• Source extract:
⟨
Wednesday, December 19, 2007

IN MEMORIUM

JACOB McMILLAN
14JULY1981 - 20DECEMBER2006














As I explained in my earlier blog, I am going to continue to chronicle my exploits from the deployment here (and eventually, the totality of it all, as well as the previous five years of my military life, will be put together in a book).

Today, it is especially important, not just for me, but for many.

Today is the anniversary of a soldier’s death. That soldier is SSG Jacob McMillan.

I can only recount what I know of SSG McMillan (or Mac, as he was commonly referred) from my own memory. I first met Mac when he joined the Brigade PSD team (Personal Security Detachment). I was in the 1-501st PSD as one of the section leaders and trained alongside Mac as we were indoctrined into the program.














Mac was tall and skinny, but with a commanding presence. He was in the kind of shape most of us want to be in. He was exceptionally athletic and competed and trained in the Army combatives program. He had also studied martial arts before that and was always eager to spar.

Mac had a devilish charm, which was accompanied by striking good looks. Mac had no trouble pulling in the ladies. He had a deep, almost grainy voice, an instantly recognizable voice.
⟩
• To do:
Rewrite the memorial post from "Mac had a devilish" up to and including "instantly recognizable voice.", and change "devilish" to "roguish". The material has no connection to the memorial post.

• Stored rows:
⟨
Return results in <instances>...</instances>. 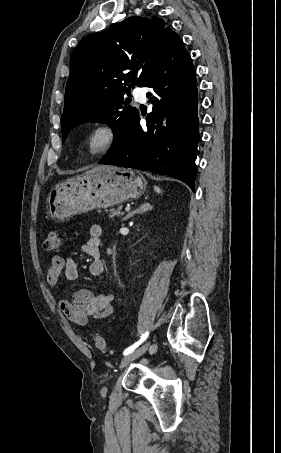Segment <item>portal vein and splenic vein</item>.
<instances>
[{
    "instance_id": "obj_1",
    "label": "portal vein and splenic vein",
    "mask_w": 281,
    "mask_h": 453,
    "mask_svg": "<svg viewBox=\"0 0 281 453\" xmlns=\"http://www.w3.org/2000/svg\"><path fill=\"white\" fill-rule=\"evenodd\" d=\"M131 210V205H127V207L124 208V211L127 213L131 212Z\"/></svg>"
}]
</instances>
⟩
• Expected answer:
Mac had a roguish charm, which was accompanied by striking good looks. Mac had no trouble pulling in the ladies. He had a deep, almost grainy voice, an instantly recognizable voice.